Why Cape Town Faces Long Planned Power Outages And How Residents Can Prepare

Cape Town and other South African cities frequently experience planned power outages lasting several hours, often stretching to 8–10 hours, as municipalities conduct critical infrastructure maintenance. While these interruptions can be frustrating, they play a vital role in safeguarding the stability of the local grid and preventing larger unplanned blackouts.

Planned outages differ fundamentally from loadshedding. Loadshedding is a national demand-management tool triggered by Eskom when generation cannot meet consumption. Planned outages, on the other hand, are city-initiated and localised shutdowns designed to allow safe maintenance of equipment.

For technicians to work on substations, feeders, and switching gear, the power supply must be completely isolated. This ensures worker safety and prevents the risk of electrical accidents. Scheduled outages also allow for inspections, cable replacements, repairs of transformers, and the upgrading of outdated infrastructure that may no longer handle rising urban demand.

In many cases, these outages can last up to 10 hours because complex tasks such as rewiring feeders or overhauling switchgear cannot be rushed. Municipal teams also build extra time into the schedule to account for unforeseen challenges discovered during the work.

Why Cape Town sees longer interruptions
Cape Town has earned a reputation for being proactive in managing its electricity supply. Unlike other metros, it operates the Steenbras pumped storage scheme, purchases additional power, and has begun rolling out its own generation procurement projects.

However, maintenance of the local grid still requires extended shutdowns. Cape Town’s distribution network, much like other South African cities, includes aging infrastructure that must be modernised while remaining in service. The City often opts for longer, single-day shutdowns to complete as much work as possible in one window, rather than spreading disruptions over several smaller outages.

This approach minimises repeated inconvenience and ensures that equipment is left in a safer, more reliable state.
Why outages may last longer in future
As Cape Town and other metros integrate renewable energy sources, install battery storage, and expand their grids to accommodate new connections, planned maintenance windows may become more frequent. This is part of the cost of building a modern, resilient grid.
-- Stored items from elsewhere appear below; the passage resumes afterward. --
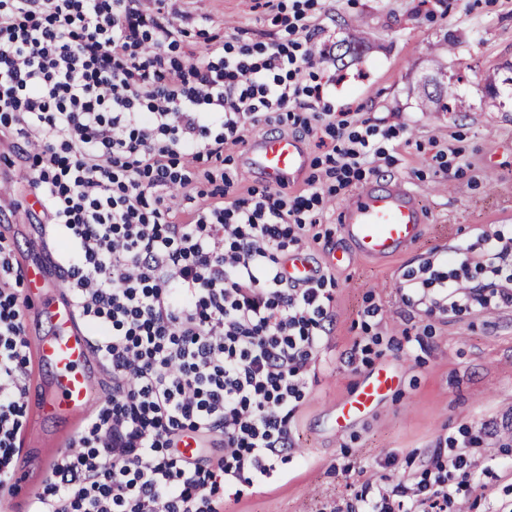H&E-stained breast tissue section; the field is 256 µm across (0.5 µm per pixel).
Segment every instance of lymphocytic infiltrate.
<instances>
[{"mask_svg":"<svg viewBox=\"0 0 512 512\" xmlns=\"http://www.w3.org/2000/svg\"><path fill=\"white\" fill-rule=\"evenodd\" d=\"M171 15L170 0H0V130L29 165L43 235L112 377L26 512H224L225 488L266 486L334 320L330 277L295 287L286 263L325 197L374 171L377 129L350 130L325 103L308 24L191 63ZM272 121L335 138L337 187L234 197L224 147ZM200 178L224 188L196 202ZM25 308L0 232V503L28 426ZM477 443L435 455L415 485L367 481L358 512H460L479 485L465 453Z\"/></svg>","mask_w":512,"mask_h":512,"instance_id":"f902f5d3","label":"lymphocytic infiltrate"}]
</instances>
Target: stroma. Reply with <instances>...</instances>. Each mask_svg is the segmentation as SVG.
Listing matches in <instances>:
<instances>
[{"label":"stroma","instance_id":"1","mask_svg":"<svg viewBox=\"0 0 512 512\" xmlns=\"http://www.w3.org/2000/svg\"><path fill=\"white\" fill-rule=\"evenodd\" d=\"M281 2L276 25L253 0H174L172 9L188 54L208 40L284 41L288 19L305 12L326 52L318 75L330 83L332 109L348 113L352 129L366 120L384 130L375 172L328 199L321 224L305 233L306 253L319 262L340 246L342 207L375 184L416 192L428 223L399 257H358L332 270L334 322L291 420L289 462L264 492L246 490L224 512L343 510L370 478L417 482L435 451L481 430L482 448L500 463L481 473L467 512H497L512 500V307L439 305L440 287L423 285L422 269L452 275L483 234L512 232V0ZM440 70L463 111L425 105L420 85ZM270 132L258 126L225 149L239 196L262 184L246 172L249 147ZM29 191L22 183L16 200H0V226L16 250L39 252L40 226L16 204ZM383 364L398 373V390L348 430L332 431L329 409ZM63 428L54 419L29 425L21 453L31 470H46L45 445Z\"/></svg>","mask_w":512,"mask_h":512}]
</instances>
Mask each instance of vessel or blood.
I'll use <instances>...</instances> for the list:
<instances>
[{"label":"vessel or blood","instance_id":"1","mask_svg":"<svg viewBox=\"0 0 512 512\" xmlns=\"http://www.w3.org/2000/svg\"><path fill=\"white\" fill-rule=\"evenodd\" d=\"M308 165L303 143L284 134L255 140L249 168L264 182L279 186L299 180ZM427 215L413 192L399 185H373L360 190L343 208L340 232L344 246L327 252L324 263L345 267L354 256L384 260L395 256L421 236ZM29 307L46 317L51 328L40 338L31 356V381L37 390L29 397L32 418L61 417L78 429L94 393L91 339L76 319L71 302L53 267L52 258L19 259ZM315 262L304 253L289 256L286 266L291 283L301 285L314 277ZM397 375L382 365L365 377L332 412L333 428L354 425L394 391Z\"/></svg>","mask_w":512,"mask_h":512}]
</instances>
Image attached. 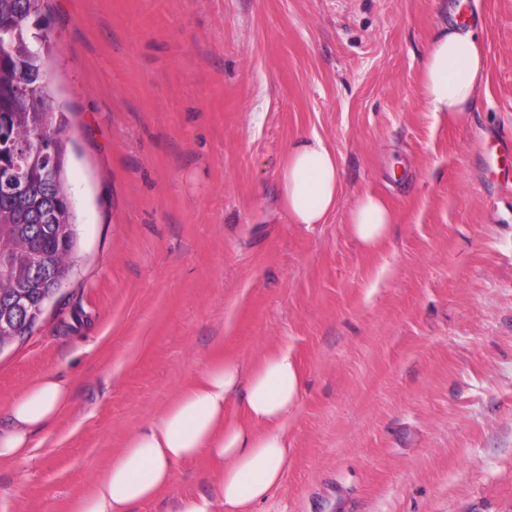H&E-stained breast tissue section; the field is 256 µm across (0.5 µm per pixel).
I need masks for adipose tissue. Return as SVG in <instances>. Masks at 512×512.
Masks as SVG:
<instances>
[{"label":"adipose tissue","instance_id":"obj_1","mask_svg":"<svg viewBox=\"0 0 512 512\" xmlns=\"http://www.w3.org/2000/svg\"><path fill=\"white\" fill-rule=\"evenodd\" d=\"M485 56L473 30L438 26L421 68L429 111L463 120L476 105ZM282 207L292 224H321L337 203L342 173L335 150L312 133L296 137L277 173ZM352 237L373 249L390 235L395 215L379 196L364 192L350 206ZM304 388L291 348L282 345L243 367L210 363L161 414L131 436L72 512H135L167 489L174 467L208 457L216 466L209 493L179 495L169 512H254L287 471L288 430ZM72 403L67 384L43 377L7 408L9 428L0 433V461L28 459L35 435Z\"/></svg>","mask_w":512,"mask_h":512}]
</instances>
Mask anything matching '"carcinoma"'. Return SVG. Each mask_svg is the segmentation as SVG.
I'll return each instance as SVG.
<instances>
[{
	"instance_id": "cac0c4a2",
	"label": "carcinoma",
	"mask_w": 512,
	"mask_h": 512,
	"mask_svg": "<svg viewBox=\"0 0 512 512\" xmlns=\"http://www.w3.org/2000/svg\"><path fill=\"white\" fill-rule=\"evenodd\" d=\"M49 0H0V32L16 39L15 52L0 56V171H10L41 131L57 143L54 156L29 154L23 189L0 177V259L10 260L15 282L0 288V323L21 338L30 334L52 290V276L29 262L39 251L48 265L63 273L78 245L76 216L65 178V125L48 81L51 39L38 53L29 52L33 35L48 25Z\"/></svg>"
}]
</instances>
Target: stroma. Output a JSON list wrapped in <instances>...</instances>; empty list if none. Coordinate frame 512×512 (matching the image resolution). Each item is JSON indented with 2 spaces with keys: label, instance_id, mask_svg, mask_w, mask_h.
Wrapping results in <instances>:
<instances>
[{
  "label": "stroma",
  "instance_id": "obj_1",
  "mask_svg": "<svg viewBox=\"0 0 512 512\" xmlns=\"http://www.w3.org/2000/svg\"><path fill=\"white\" fill-rule=\"evenodd\" d=\"M469 2L486 68L460 124L419 86L448 0H50L79 248L0 351V430L43 375L73 404L31 459L0 463V512H71L211 361L285 342L305 387L256 512H512V183L489 180L483 150L512 143V0ZM312 132L342 190L306 226L277 172ZM365 191L398 218L376 252L347 230ZM212 476L176 465L137 512Z\"/></svg>",
  "mask_w": 512,
  "mask_h": 512
}]
</instances>
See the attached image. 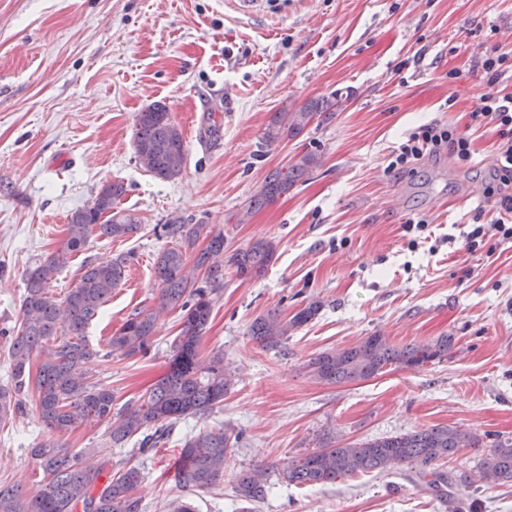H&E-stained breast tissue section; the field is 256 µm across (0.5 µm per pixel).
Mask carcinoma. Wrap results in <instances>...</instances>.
<instances>
[{"instance_id":"carcinoma-1","label":"carcinoma","mask_w":512,"mask_h":512,"mask_svg":"<svg viewBox=\"0 0 512 512\" xmlns=\"http://www.w3.org/2000/svg\"><path fill=\"white\" fill-rule=\"evenodd\" d=\"M341 106L338 99L311 100L298 109L285 106L272 114L262 141L269 147L285 135L298 136L316 119ZM134 127L135 152L143 167L164 181L178 177L186 149L183 134L167 107L161 103L149 106L136 115ZM320 165L321 156L308 151L287 170L269 171L244 215H251L296 183L309 179ZM125 193L122 182L102 184L93 203L71 216L62 248L27 271L20 326L0 330V335L10 337L12 366L11 384L0 386V422L22 412L20 395L31 388L37 394L40 417L50 431L60 434L78 423L103 422L112 443L139 436L140 450L146 451L163 443L177 421L188 416L207 417L224 402L232 382L224 367V354L215 353L205 360L199 353L214 301L224 288V263L235 269L238 279H255L275 261L277 246L260 238L226 260L224 234L213 232L209 225L182 220L159 225L163 235L176 243L156 257L158 294L152 306L128 314L108 341L109 353L148 355L158 320L172 311H181V332L167 372L138 401L114 413L112 391L98 387L86 369L98 351L90 347L85 332L112 291L123 283L134 254L122 253L105 262L84 261L76 285L61 298L54 294L52 284L68 260L85 250L90 236L112 240L138 231L137 217L117 207ZM201 239L206 246L194 262H188L187 251ZM320 308V302L312 301L287 319L276 314L259 317L250 325L249 334L263 346L276 348L313 320ZM452 346L451 336L397 346L374 334L352 347L320 354L310 362V373L325 384L364 381L388 366L412 368L440 361ZM36 353L44 354V359L33 373L31 360ZM237 441L232 430L222 427L186 438L181 451L182 486L210 489L220 483L224 464ZM466 451L475 452L477 458L475 475L462 480L472 494L490 483H512V438L446 425L358 443L330 441L282 466H255L240 472L236 491L245 502H260L275 471L290 484L323 485L357 473H382L411 465L442 497L450 490L448 475L439 469V462ZM34 456L42 472L43 489L27 496L17 486L0 485V512H143L137 493L143 479L140 469L129 467L117 476H106L105 466L88 464L80 455L54 443L34 449Z\"/></svg>"}]
</instances>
Residents may increasingly see day-long shutdowns in specific suburbs as old substations are retrofitted or feeders are reconfigured for renewable integration.
To live more comfortably with long planned outages, households and businesses can adopt resilience strategies:

Invest in solar + battery systems to keep essential appliances running.
Adopt energy efficiency practices that reduce reliance on the grid during peak times.
Community sharing: Neighbours can pool resources like freezers, generators, or charging hubs.